One of Radziszewski’s works was also meant to commemorate the same uprising, although it never came to fruition. In 2009, the artist was invited to paint a mural on the wall by the Warsaw Uprising Museum. Radziszewski proposed a simple yet refined, black and white linear painting with a group of insurgents. On a sketch that never turned into a mural, the men are not shown amidst battle. They are washing their underwear, resting and sleeping. They are doing mundane stuff in spite of the situation being everything but mundane. Radziszewski simply ignored the official heroic imagery and turned it into an image of leisure with homoerotic overtones. The museum’s director decided, however, that the group of rebels as handsome, resting young men, bare chested more often than not, was far too erotic for his taste. The project was canceled.

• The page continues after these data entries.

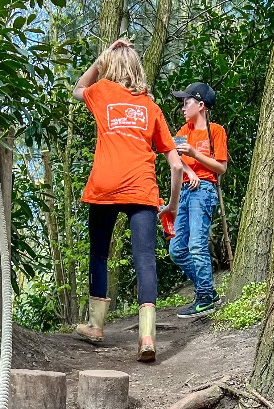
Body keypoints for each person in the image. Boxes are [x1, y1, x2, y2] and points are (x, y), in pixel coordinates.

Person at [72, 39, 183, 362]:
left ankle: (95, 325)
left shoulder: (101, 92)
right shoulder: (151, 108)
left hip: (105, 186)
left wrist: (100, 57)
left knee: (99, 254)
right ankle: (147, 337)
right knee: (145, 260)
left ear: (110, 67)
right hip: (141, 189)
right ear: (137, 69)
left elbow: (79, 88)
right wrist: (172, 205)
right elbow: (176, 164)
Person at [169, 82, 228, 318]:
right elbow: (173, 157)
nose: (183, 107)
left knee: (196, 245)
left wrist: (195, 155)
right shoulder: (184, 131)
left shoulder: (216, 131)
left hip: (204, 190)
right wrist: (189, 170)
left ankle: (204, 298)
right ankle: (208, 291)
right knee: (176, 249)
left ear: (201, 105)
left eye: (187, 102)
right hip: (185, 190)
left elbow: (221, 168)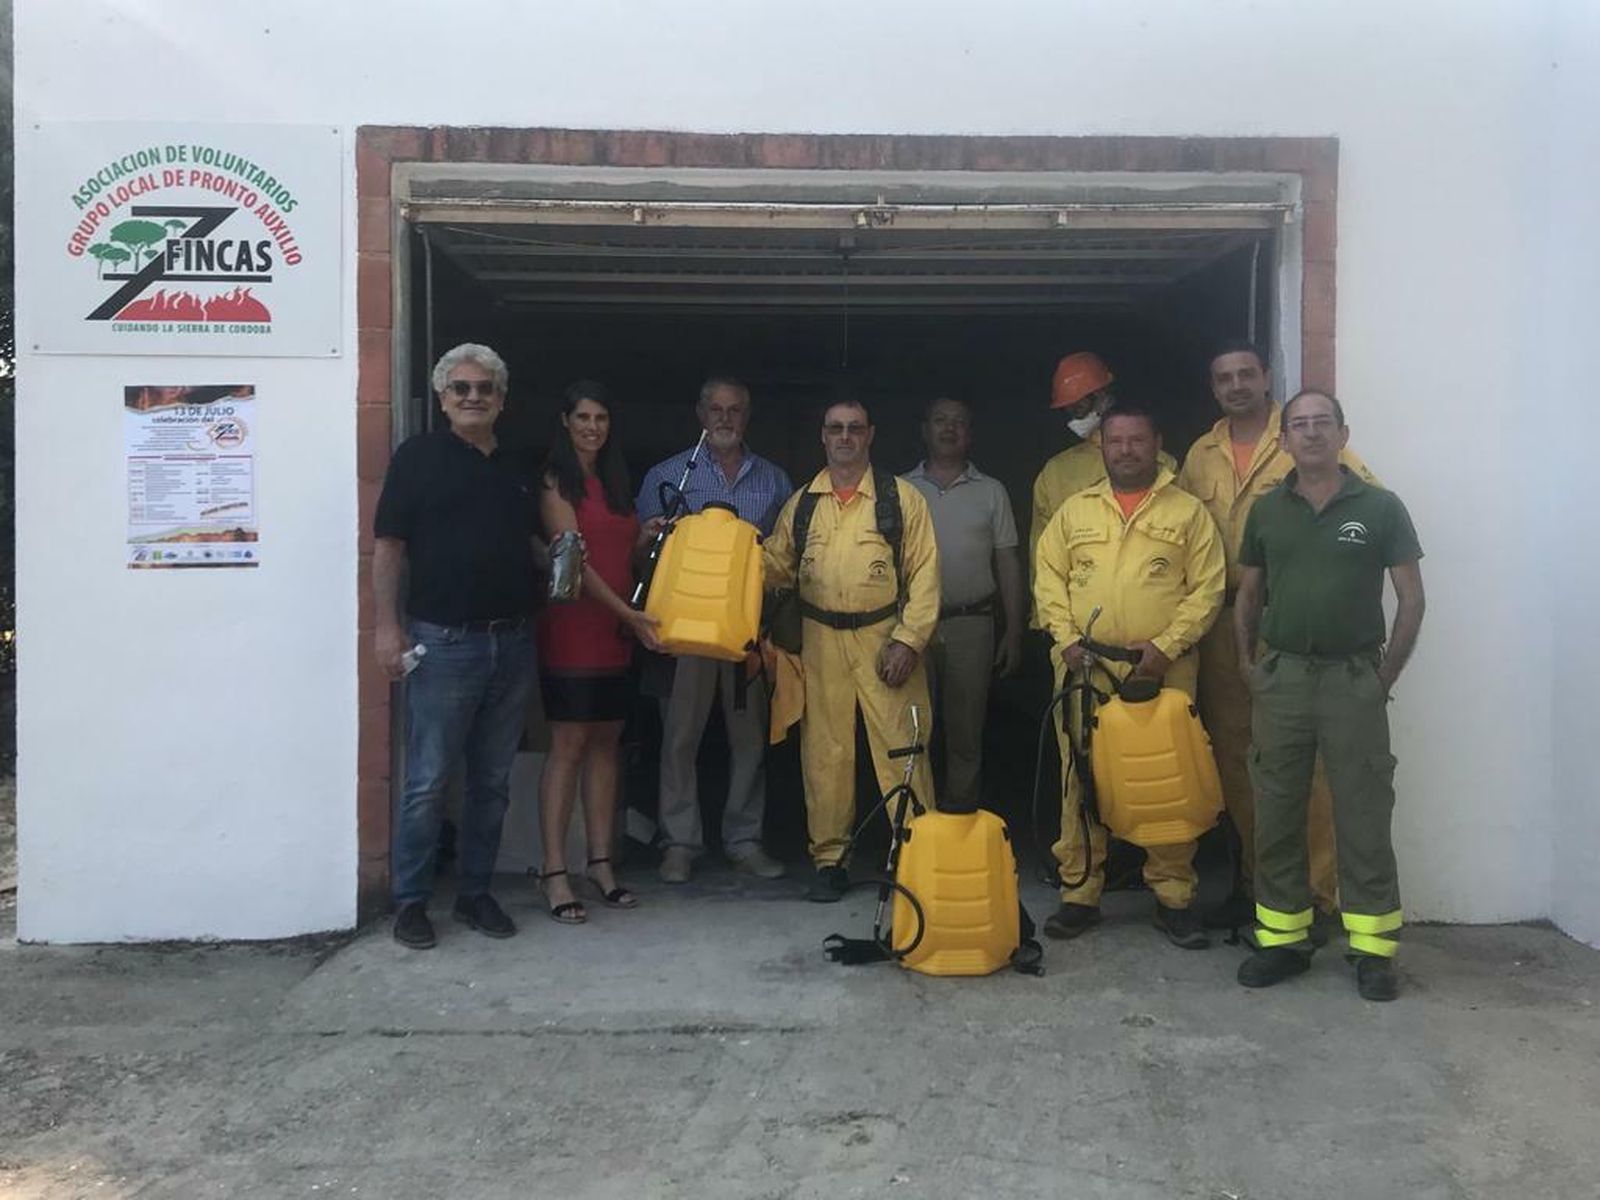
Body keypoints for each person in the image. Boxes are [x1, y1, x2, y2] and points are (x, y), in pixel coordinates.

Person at [1176, 340, 1379, 925]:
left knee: (1306, 766)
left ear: (1267, 378)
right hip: (1224, 624)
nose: (1236, 384)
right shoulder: (1200, 454)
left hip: (1293, 622)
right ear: (1214, 388)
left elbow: (1364, 513)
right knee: (1237, 759)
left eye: (1246, 374)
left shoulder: (1298, 439)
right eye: (1223, 377)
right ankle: (1258, 886)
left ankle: (1314, 896)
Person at [1233, 390, 1424, 1002]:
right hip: (1283, 679)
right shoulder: (1266, 511)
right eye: (1299, 425)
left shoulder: (1380, 507)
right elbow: (1248, 593)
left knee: (1363, 813)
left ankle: (1371, 951)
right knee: (1277, 810)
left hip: (1351, 681)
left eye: (1322, 423)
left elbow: (1411, 599)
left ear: (1343, 433)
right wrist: (1247, 665)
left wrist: (1383, 678)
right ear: (1283, 439)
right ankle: (1284, 939)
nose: (1311, 433)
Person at [1033, 403, 1225, 947]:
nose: (1124, 450)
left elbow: (1207, 589)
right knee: (1083, 776)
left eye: (1136, 440)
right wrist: (1066, 639)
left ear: (1155, 442)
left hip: (1161, 669)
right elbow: (1048, 576)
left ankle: (1173, 896)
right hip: (1085, 665)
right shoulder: (1076, 511)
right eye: (1115, 441)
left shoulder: (1187, 512)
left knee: (1168, 780)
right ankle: (1080, 893)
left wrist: (1165, 648)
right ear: (1103, 446)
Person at [372, 342, 540, 950]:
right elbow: (389, 547)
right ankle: (412, 901)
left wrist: (568, 569)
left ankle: (474, 893)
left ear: (502, 399)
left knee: (491, 781)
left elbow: (533, 547)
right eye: (461, 389)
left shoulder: (518, 466)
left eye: (485, 388)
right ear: (443, 398)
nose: (474, 397)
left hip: (513, 641)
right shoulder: (417, 458)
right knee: (428, 780)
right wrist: (387, 630)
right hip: (442, 644)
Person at [762, 397, 941, 902]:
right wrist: (718, 552)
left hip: (884, 636)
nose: (845, 437)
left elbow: (925, 576)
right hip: (820, 640)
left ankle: (917, 854)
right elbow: (775, 566)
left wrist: (908, 640)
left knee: (902, 747)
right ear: (823, 435)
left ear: (870, 435)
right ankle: (829, 860)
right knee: (825, 753)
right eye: (835, 428)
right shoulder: (803, 505)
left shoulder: (900, 499)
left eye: (854, 428)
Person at [635, 376, 793, 883]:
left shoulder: (775, 481)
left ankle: (744, 839)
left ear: (748, 416)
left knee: (749, 741)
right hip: (683, 635)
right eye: (716, 410)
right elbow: (641, 561)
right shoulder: (667, 477)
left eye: (736, 410)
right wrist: (649, 541)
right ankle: (679, 843)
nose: (725, 419)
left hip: (747, 633)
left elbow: (785, 564)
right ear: (700, 414)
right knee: (679, 739)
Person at [534, 381, 663, 924]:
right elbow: (573, 566)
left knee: (608, 744)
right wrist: (629, 615)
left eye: (601, 418)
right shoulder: (555, 482)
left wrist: (642, 541)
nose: (593, 427)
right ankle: (554, 871)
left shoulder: (613, 482)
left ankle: (601, 863)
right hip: (574, 628)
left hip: (614, 633)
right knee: (568, 745)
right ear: (565, 421)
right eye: (583, 417)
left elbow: (614, 552)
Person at [902, 396, 1024, 811]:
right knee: (911, 730)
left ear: (969, 434)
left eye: (958, 422)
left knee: (966, 734)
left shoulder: (991, 492)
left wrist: (1014, 631)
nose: (949, 429)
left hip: (973, 624)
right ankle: (916, 823)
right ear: (925, 429)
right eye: (940, 420)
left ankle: (959, 820)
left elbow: (1008, 562)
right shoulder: (900, 489)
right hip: (911, 628)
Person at [1029, 352, 1176, 617]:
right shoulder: (1055, 471)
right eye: (1068, 408)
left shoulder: (1161, 465)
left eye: (1080, 405)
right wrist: (1048, 621)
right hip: (1074, 624)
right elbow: (1042, 558)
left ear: (1104, 396)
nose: (1073, 413)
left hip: (1150, 617)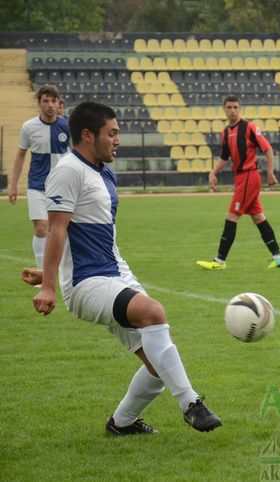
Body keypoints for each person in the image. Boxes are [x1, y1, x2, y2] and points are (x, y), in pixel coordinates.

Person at [28, 101, 222, 435]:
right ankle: (191, 405)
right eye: (112, 133)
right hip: (86, 282)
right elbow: (57, 228)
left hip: (115, 273)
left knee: (159, 362)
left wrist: (46, 274)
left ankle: (122, 423)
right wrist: (48, 284)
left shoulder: (102, 170)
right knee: (154, 312)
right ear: (88, 136)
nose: (118, 139)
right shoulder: (68, 170)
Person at [197, 94, 280, 270]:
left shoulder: (249, 127)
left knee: (232, 216)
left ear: (240, 108)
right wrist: (213, 172)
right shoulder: (225, 133)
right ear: (223, 109)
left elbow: (268, 149)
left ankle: (219, 261)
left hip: (249, 176)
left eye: (235, 107)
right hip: (240, 178)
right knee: (258, 217)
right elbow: (224, 156)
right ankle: (278, 257)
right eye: (229, 107)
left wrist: (270, 173)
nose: (232, 111)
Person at [8, 85, 70, 269]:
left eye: (53, 101)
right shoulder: (29, 126)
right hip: (37, 185)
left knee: (59, 230)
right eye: (46, 101)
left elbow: (77, 154)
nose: (50, 105)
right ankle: (41, 273)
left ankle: (63, 270)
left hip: (61, 186)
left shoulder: (67, 125)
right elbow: (20, 155)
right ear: (39, 103)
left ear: (58, 103)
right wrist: (13, 185)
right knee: (41, 227)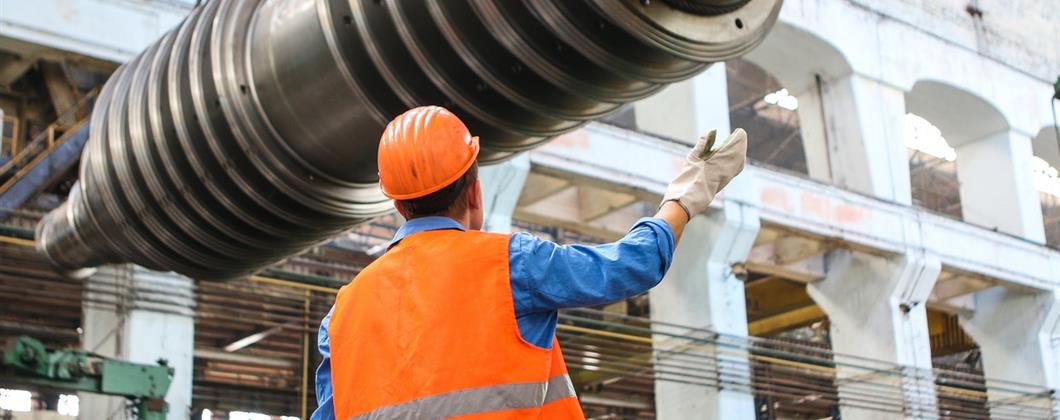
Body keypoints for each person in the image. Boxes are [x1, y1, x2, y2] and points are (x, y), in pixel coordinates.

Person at [312, 105, 747, 419]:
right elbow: (632, 265)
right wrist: (688, 194)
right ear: (474, 192)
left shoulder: (342, 316)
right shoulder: (511, 264)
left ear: (398, 206)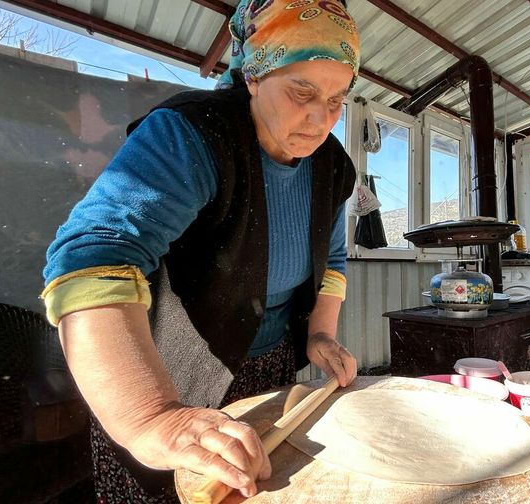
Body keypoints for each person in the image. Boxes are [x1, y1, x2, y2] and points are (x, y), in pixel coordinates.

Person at [40, 1, 361, 502]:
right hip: (163, 373)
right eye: (303, 90)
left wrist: (319, 335)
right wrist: (152, 417)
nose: (322, 119)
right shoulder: (194, 135)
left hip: (269, 362)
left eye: (338, 99)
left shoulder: (332, 166)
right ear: (255, 76)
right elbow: (93, 260)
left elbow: (333, 263)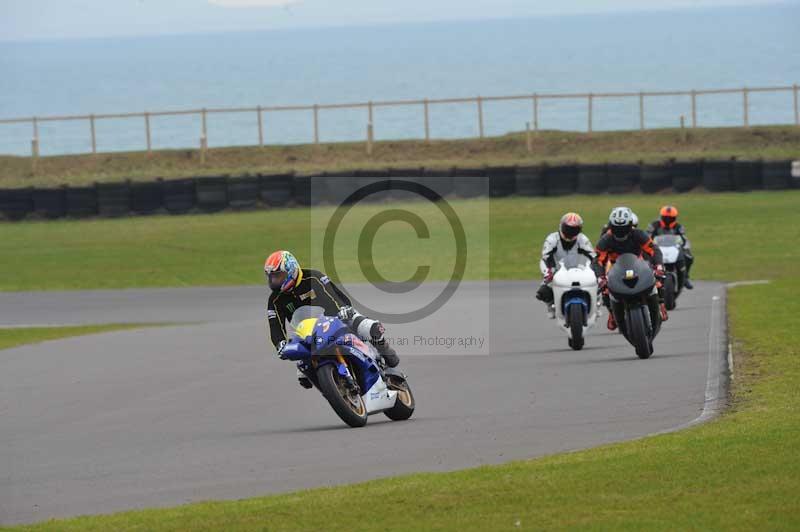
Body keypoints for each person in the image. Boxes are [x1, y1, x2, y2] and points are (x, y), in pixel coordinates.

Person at [265, 250, 399, 389]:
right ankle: (337, 388)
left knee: (368, 327)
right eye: (271, 277)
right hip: (309, 335)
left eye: (278, 276)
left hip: (337, 317)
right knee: (303, 375)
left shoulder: (313, 277)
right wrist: (280, 344)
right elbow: (275, 325)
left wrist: (342, 309)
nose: (273, 281)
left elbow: (335, 295)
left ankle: (384, 348)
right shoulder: (275, 299)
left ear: (291, 270)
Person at [596, 207, 668, 331]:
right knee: (605, 289)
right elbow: (597, 260)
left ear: (630, 226)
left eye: (623, 228)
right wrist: (600, 277)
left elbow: (654, 250)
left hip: (638, 264)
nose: (620, 231)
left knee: (657, 280)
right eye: (616, 228)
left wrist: (659, 266)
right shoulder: (606, 239)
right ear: (610, 226)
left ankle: (661, 303)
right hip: (614, 267)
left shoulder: (639, 234)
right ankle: (612, 313)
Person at [535, 212, 598, 318]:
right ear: (561, 226)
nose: (571, 232)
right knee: (542, 293)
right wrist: (549, 272)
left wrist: (596, 272)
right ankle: (551, 304)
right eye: (568, 229)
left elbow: (593, 257)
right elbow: (545, 257)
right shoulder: (552, 239)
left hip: (579, 270)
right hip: (556, 270)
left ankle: (596, 304)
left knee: (598, 284)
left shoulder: (582, 239)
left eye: (574, 230)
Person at [647, 205, 694, 289]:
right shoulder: (654, 225)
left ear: (674, 218)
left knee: (689, 257)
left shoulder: (678, 227)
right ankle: (647, 277)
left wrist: (685, 246)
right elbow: (647, 237)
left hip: (674, 249)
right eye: (666, 218)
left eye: (670, 218)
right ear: (661, 217)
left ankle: (685, 277)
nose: (668, 220)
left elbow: (684, 239)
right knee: (646, 259)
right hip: (658, 249)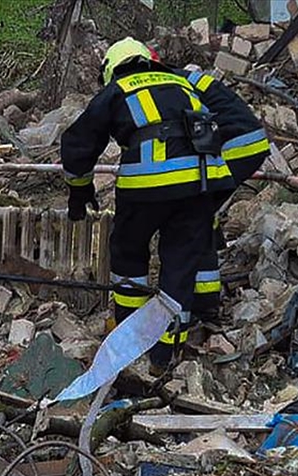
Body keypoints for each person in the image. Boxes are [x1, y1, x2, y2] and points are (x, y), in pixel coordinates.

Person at [61, 38, 269, 374]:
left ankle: (129, 332)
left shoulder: (117, 89)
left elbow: (78, 143)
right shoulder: (180, 81)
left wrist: (78, 190)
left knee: (129, 252)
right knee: (180, 264)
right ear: (149, 61)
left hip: (145, 187)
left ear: (113, 69)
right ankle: (165, 355)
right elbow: (234, 123)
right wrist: (217, 185)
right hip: (196, 186)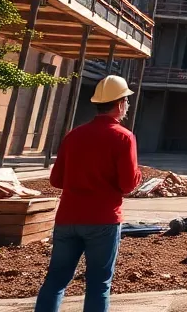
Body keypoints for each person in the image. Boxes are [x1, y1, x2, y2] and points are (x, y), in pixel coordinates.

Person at [35, 75, 141, 312]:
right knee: (99, 284)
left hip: (67, 219)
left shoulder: (73, 135)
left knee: (55, 281)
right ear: (121, 103)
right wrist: (137, 174)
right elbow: (127, 184)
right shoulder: (124, 137)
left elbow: (56, 180)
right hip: (103, 220)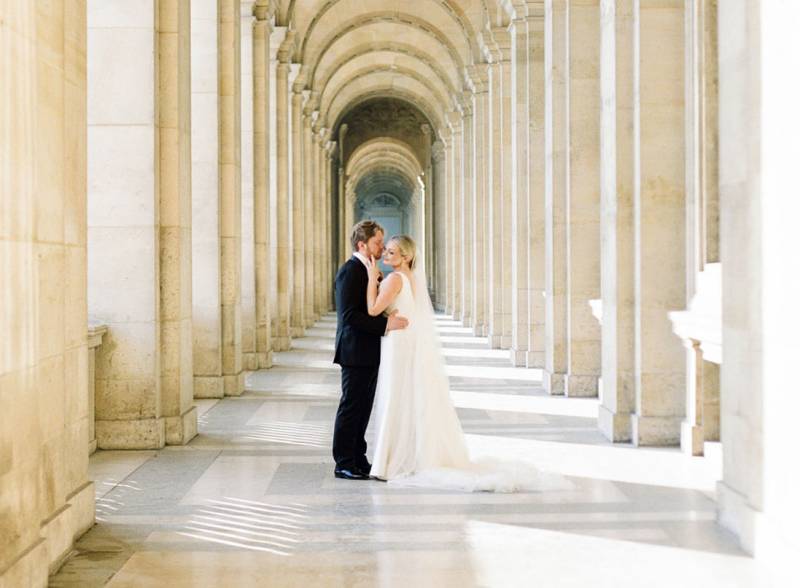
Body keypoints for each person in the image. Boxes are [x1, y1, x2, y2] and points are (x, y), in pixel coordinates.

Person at [365, 235, 563, 492]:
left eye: (392, 252)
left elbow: (372, 310)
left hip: (398, 342)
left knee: (396, 396)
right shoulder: (411, 279)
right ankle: (407, 455)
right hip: (406, 339)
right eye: (387, 251)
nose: (386, 255)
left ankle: (391, 462)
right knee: (407, 396)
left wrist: (371, 280)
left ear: (407, 257)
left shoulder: (393, 278)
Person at [331, 220, 409, 480]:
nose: (382, 247)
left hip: (369, 349)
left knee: (364, 407)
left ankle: (358, 457)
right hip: (354, 350)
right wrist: (387, 323)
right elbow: (350, 315)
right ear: (362, 244)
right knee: (352, 406)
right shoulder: (350, 271)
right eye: (377, 242)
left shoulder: (371, 270)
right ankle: (343, 461)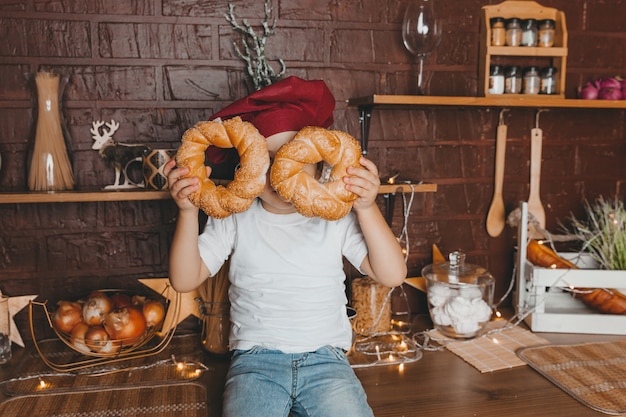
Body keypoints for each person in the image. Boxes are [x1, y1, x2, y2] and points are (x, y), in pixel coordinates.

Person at [164, 76, 407, 417]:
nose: (279, 174)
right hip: (255, 363)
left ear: (319, 167)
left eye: (292, 161)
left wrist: (366, 207)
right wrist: (188, 212)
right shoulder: (235, 215)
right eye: (268, 160)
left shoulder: (332, 216)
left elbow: (393, 273)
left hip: (328, 361)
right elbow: (184, 279)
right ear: (245, 168)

With its form being more akin to that of a wallpaper than a mural, harking back to the openly homoerotic painting on the wall shown at Radziszewski’s early show Pedały (‘Fags’) in 2005, the piece undermined the stiff historical narrative. Radziszewski returned to the history of the uprising in 2015 painting a series of por- traits of August Agbola O’Brown, a Nigerian jazz musician living in Warsaw since 1922, and fighting in the uprising during the war. In Radziszewski’s paintings, O’Brown, called ‘Ali’, is portrayed in a Picassoesque manner, mirro- ring the formalist, colonial use of African art in pieces like ‘Les Demoiselles d’Avignon’, and using it to create the iconography of a Black hero without glorifying the war, but signifying its atrocity by a visual language close to ‘Guernica’.

Also reminiscent of Picasso’s paintings from the early Cubist period are the portraits from the ‘Poczet’ series–22 paintings aimed to assemble a quasi-genealogical tree of non-heteronormative figures from Polish history, from eleventh century kings to late twentieth century novelists. The idea hearkens back to Jan Matejko’s paintings from the early 1890s, a series of portraits of Polish kings and queens. Although a skillful painter, Matejko’s post-Delaroche historicism was quite dated even in his day. And after being reproduced thousands of times since, reproduced in every history book and hung on the walls of classrooms in almost every Polish school, those hieratic portraits look more like a collection of historical props, crowns, maces, ermines and mustaches than portraits of human beings. Radziszewski in turn gives his subjects flesh, attempting to undermine the prim and prudish historical narrative yet again. Whether anyone likes it or not, the artist shows that queer culture is not a margin of our history but a part of its very core.

Piotr Policht

 

KAROL RADZISZEWSKI is a Warsaw based visual artist, photographer, painter, curator, collector, and editor. He’s the founder of Queer Archives Institute and DIK Fagazine. Radziszewski’s works spans from single images to feature films, archives, and magazines. This entire myriad of media and approaches is rooted in the artist’s interest in surveying the latent queer history of Central Europe in the Soviet era and challenging established art historical narratives.

PIOTR POLICHT is an art critic and curator, editor of “Szum” magazine and visual arts editor at Culture.pl. He is based in Warsaw and Szczecin, Poland.